We enter the Kingdom of Heaven, sin is forgiven by the grace of God through the merits of Christ but that is not something, which we later wonder about—how do we tack life onto that? How do we get lordship in there, you see?

It isn’t that way. We go at it the other way. We say, Jesus is Lord, He is Risen. He is Living. I can introduce you to Him because He’s in me and in my friends, come and join us! We communicate the life; and then God looks at that fellow and says, “Well, he’s trusting Jesus. Why should I send him to hell? He’s got new life in him. Why should I hold his sins against him because he’s resting on the merits of Christ now?“ And sin is forgiven as a matter, or course. [54:21]

We go at it the other way? We never get life back into the Gospel. All we get taken care of is what comes after the funeral. That’s all it works for and life is left as a great puzzle. That’s why so many young people have a real problem in staying with the church is because all they hear is how to get ready to die and they don’t hear a Gospel about how to get ready to live, you see.
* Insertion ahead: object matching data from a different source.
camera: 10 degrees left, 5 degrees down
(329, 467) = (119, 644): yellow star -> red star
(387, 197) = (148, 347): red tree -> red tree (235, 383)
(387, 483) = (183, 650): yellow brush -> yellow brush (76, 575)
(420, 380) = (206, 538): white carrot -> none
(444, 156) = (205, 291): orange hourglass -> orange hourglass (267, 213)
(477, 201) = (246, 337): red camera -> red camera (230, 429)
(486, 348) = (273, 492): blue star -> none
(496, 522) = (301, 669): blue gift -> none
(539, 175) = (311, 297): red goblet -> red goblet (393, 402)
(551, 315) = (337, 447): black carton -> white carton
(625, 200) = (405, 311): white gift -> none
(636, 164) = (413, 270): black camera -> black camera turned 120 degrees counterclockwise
So, we bring life and we give them life and because that life is there, it comes to the Word of the Kingdom as the Gospels tell us, if it is sown in the heart, because that life is there, everything else takes care of itself. [55:06]
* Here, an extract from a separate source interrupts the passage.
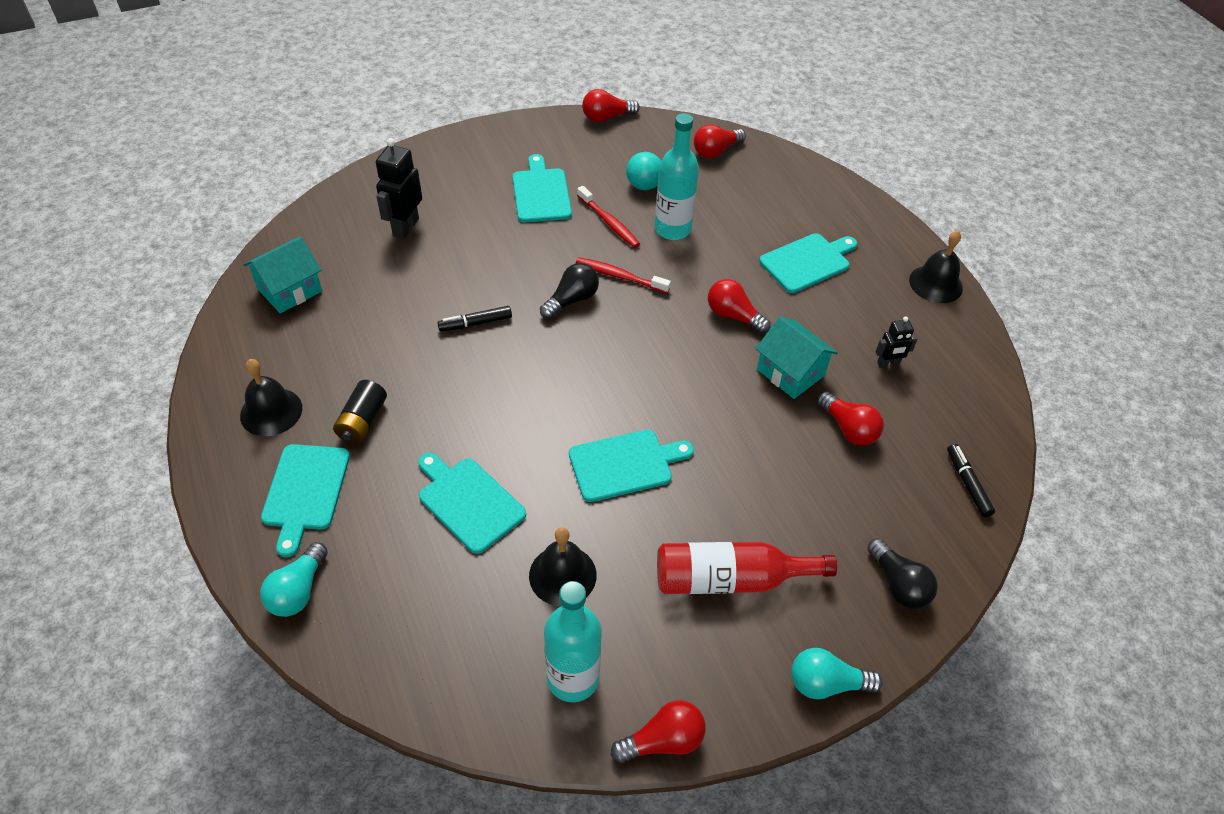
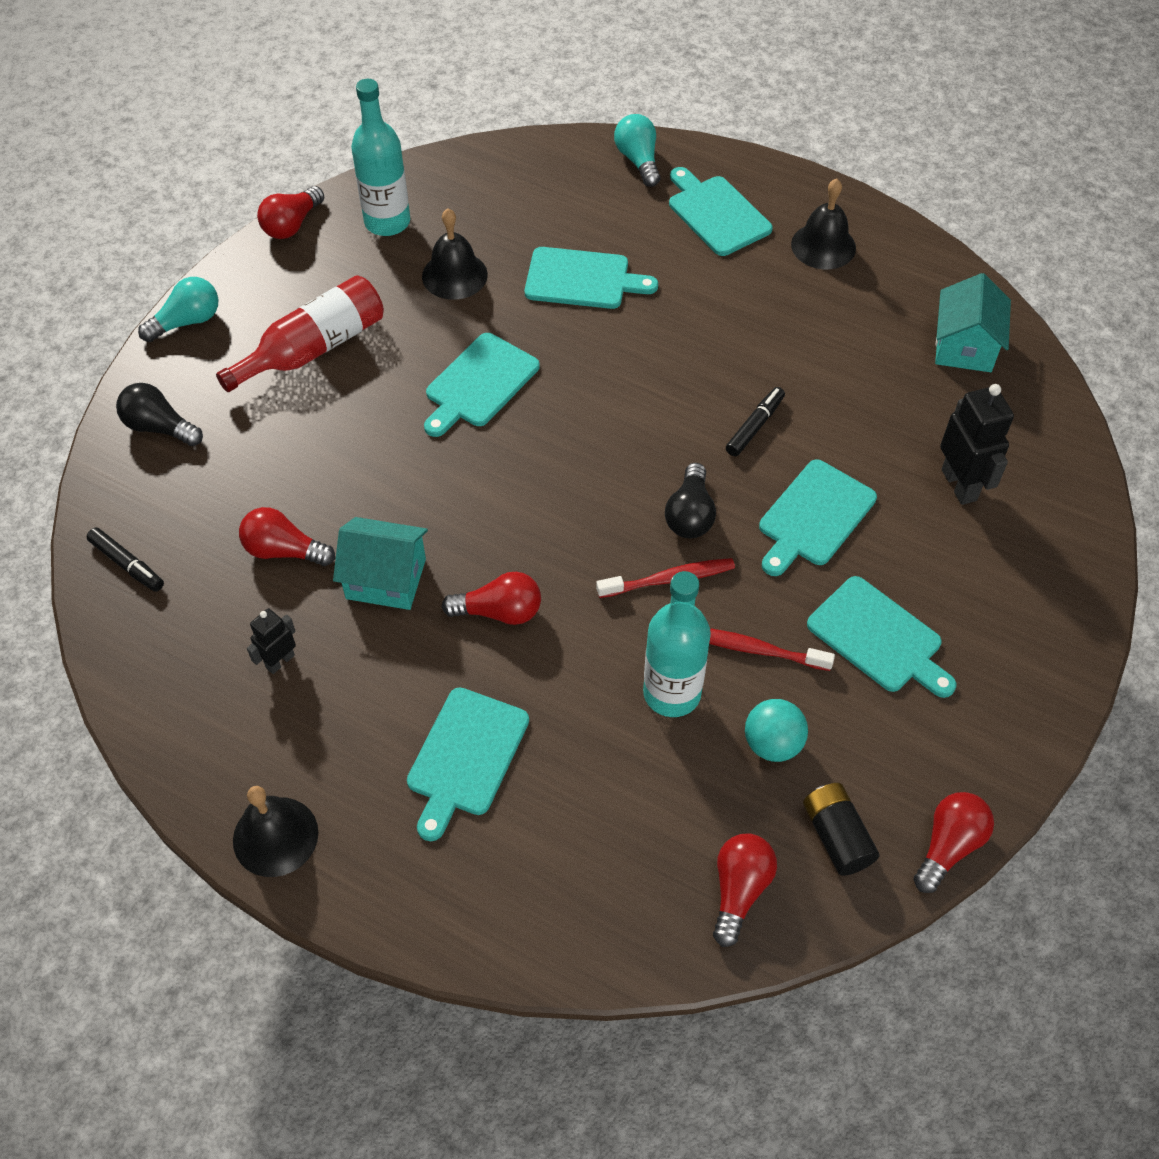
camera: 145 degrees right, 5 degrees up
(362, 421) = (741, 283): black battery -> black battery (836, 836)
(503, 259) = (814, 516): none -> turquoise cutting board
Now, the Great Commission becomes a wholesome kind of thing, which makes perfectly good sense. The Great Commissions tells us to go into every nation and make disciples and we make disciples by preaching the Kingdom of God and introducing people into it.  We make disciples in that way.  We baptize them into the fellowship and power of Christ and we teach them then to do all things whatsoever He has commanded and that is the full Gospel of Jesus Christ. [55:49]

In the light of the Gospel of Christ, thus understood the needs of the world can be met and the hope of all nations—the desire of all nations—is possible to explain, to bring to bear on humanity, to see how it works out in detail and all of the problems of the world, which we bemoan and belabor and die under and cry under—all of those problems can be solved because men and women, such as you and me with all of our drawbacks and our un-blessable-nesses have come to live in the everlasting Kingdom of Jesus Christ. [56:39]

Lord, we are thankful for this word and we pray that you will help us to understand and sort it out in such a way that it will make sense to us and be strength to us and we will be able to extend it and hold it forth as the word of life in Jesus’ Name. Amen.